↓↓↓

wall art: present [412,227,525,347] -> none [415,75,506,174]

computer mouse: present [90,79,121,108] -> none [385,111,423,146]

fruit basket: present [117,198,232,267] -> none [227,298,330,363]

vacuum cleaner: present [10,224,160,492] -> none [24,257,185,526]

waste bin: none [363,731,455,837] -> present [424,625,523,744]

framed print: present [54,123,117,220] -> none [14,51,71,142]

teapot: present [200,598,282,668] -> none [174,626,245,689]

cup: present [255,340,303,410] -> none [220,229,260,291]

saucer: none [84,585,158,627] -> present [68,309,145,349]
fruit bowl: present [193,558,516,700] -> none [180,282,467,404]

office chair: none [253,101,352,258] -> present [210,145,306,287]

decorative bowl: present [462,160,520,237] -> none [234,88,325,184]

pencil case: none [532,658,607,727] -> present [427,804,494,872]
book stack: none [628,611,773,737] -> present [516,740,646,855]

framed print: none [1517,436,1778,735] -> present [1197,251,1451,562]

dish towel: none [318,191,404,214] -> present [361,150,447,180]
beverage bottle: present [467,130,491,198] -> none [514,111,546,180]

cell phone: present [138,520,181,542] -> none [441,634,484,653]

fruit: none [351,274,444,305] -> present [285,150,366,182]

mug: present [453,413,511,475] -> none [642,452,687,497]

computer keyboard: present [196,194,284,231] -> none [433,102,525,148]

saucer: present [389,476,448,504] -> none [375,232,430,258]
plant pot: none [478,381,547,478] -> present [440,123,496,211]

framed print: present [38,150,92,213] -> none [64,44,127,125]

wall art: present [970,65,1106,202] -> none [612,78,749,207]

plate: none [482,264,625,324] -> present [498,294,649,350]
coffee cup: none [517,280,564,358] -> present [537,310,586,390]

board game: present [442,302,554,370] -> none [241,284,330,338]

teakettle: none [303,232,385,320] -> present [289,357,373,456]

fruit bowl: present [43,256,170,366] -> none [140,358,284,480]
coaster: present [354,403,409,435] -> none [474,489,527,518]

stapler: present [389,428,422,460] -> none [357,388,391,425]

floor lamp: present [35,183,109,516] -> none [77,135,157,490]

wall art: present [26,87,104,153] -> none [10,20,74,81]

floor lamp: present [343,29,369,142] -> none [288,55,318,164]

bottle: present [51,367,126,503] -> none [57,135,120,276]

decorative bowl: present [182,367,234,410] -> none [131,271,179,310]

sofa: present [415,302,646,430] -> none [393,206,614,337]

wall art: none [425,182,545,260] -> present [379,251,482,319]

↑↑↑

# Instruction:
Write out exactly the lines that begin at the one containing "floor lamp: present [35,183,109,516]" and continue through the last line of the data, and only those.

# Worked solution:
floor lamp: present [35,183,109,516] -> none [77,135,157,490]

wall art: present [26,87,104,153] -> none [10,20,74,81]

floor lamp: present [343,29,369,142] -> none [288,55,318,164]

bottle: present [51,367,126,503] -> none [57,135,120,276]

decorative bowl: present [182,367,234,410] -> none [131,271,179,310]

sofa: present [415,302,646,430] -> none [393,206,614,337]

wall art: none [425,182,545,260] -> present [379,251,482,319]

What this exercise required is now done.